The Retailer’s Allegations

Duty Free Americas (DFA) operates stores in American and foreign airports, and Estee Lauder allegedly controlled half of the market for duty free stores’ cosmetic sales. DFA alleged that Estee Lauder stopped dealing with DFA and, instead, contracted with other duty-free, airport-focused retailers and helped those competitors win bids for airport retail space. DFA alleged that Estee Lauder abused its dominant position to extract higher, monopolistic prices from consumers and to harm competition by reducing DFA’s ability to compete.

The Appeals Court’s Ruling

The United States Court of Appeals for the 11th Circuit emphasized that “a unilateral refusal to deal is generally not unlawful.” The court went on to identify the one exception recognized by the Supreme Court: It may be anticompetitive when a company with a dominant market share (e.g., 75 percent of the market) appears to forego short-run profits by terminating an ongoing, profitable deal and, in doing so, raises consumer prices. The court further explained that a monopolization claim like DFA’s requires that the defendant harm competition in the relevant market – harm to a single competitor is not an antitrust violation.

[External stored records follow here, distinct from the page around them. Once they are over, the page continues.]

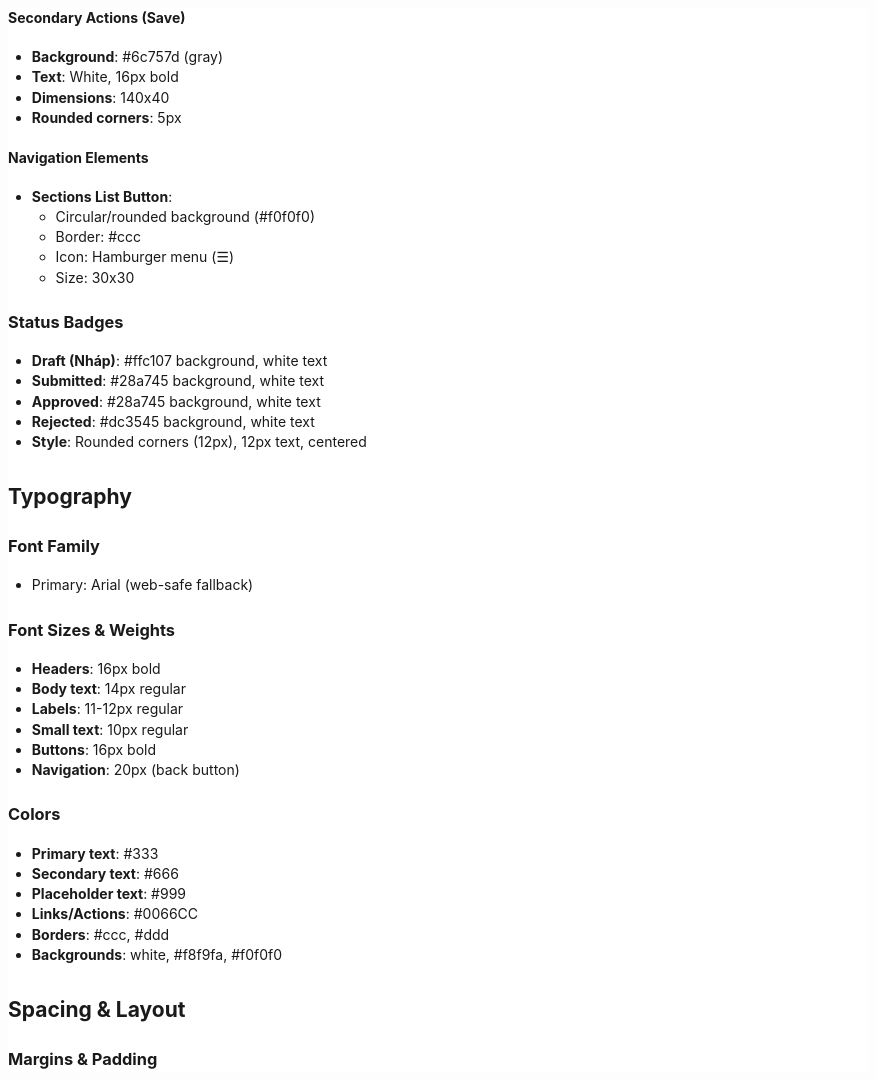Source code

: #### Secondary Actions (Save)

- **Background**: #6c757d (gray)
- **Text**: White, 16px bold
- **Dimensions**: 140x40
- **Rounded corners**: 5px

#### Navigation Elements

- **Sections List Button**: 
  - Circular/rounded background (#f0f0f0)
  - Border: #ccc
  - Icon: Hamburger menu (☰)
  - Size: 30x30

### Status Badges

- **Draft (Nháp)**: #ffc107 background, white text
- **Submitted**: #28a745 background, white text
- **Approved**: #28a745 background, white text
- **Rejected**: #dc3545 background, white text
- **Style**: Rounded corners (12px), 12px text, centered

## Typography

### Font Family

- Primary: Arial (web-safe fallback)

### Font Sizes & Weights

- **Headers**: 16px bold
- **Body text**: 14px regular
- **Labels**: 11-12px regular
- **Small text**: 10px regular
- **Buttons**: 16px bold
- **Navigation**: 20px (back button)

### Colors

- **Primary text**: #333
- **Secondary text**: #666
- **Placeholder text**: #999
- **Links/Actions**: #0066CC
- **Borders**: #ccc, #ddd
- **Backgrounds**: white, #f8f9fa, #f0f0f0

## Spacing & Layout

### Margins & Padding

The court held that DFA could not meet the requirements of the narrow exception to the rule that companies are generally free to choose whether or not to continue contracting with a retailer. The court also concluded that only DFA appeared to have been harmed (not competition as a whole), and that DFA had in fact terminated the contract with Estee Lauder and had refused to comply with Estee Lauder’s suggested pricing framework. The court also noted that Estee Lauder’s market share (roughly 50 percent of the cosmetics market) did not confer it with the power of a monopolist. The court concluded that “the complaint wholly fails to allege any truly anticompetitive conduct on Estee Lauder’s part.”

The court’s decision is available here. DFA has asked the 11th Circuit to reconsider its decision.

What this Case Means for Fashion Designers and Retailers

Successful companies are often concerned when faced with a decision whether to terminate a relationship with a buyer or retailer. But Estee Lauder’s experience in federal court once again confirms that refusals to deal usually are permissible. Cutting off a retailer could become problematic, however, if a company controls a significant majority of the relevant market, and is refusing to continue a profitable relationship, and does so to harm competition, and raises prices for consumers. This is a high bar and a rare case.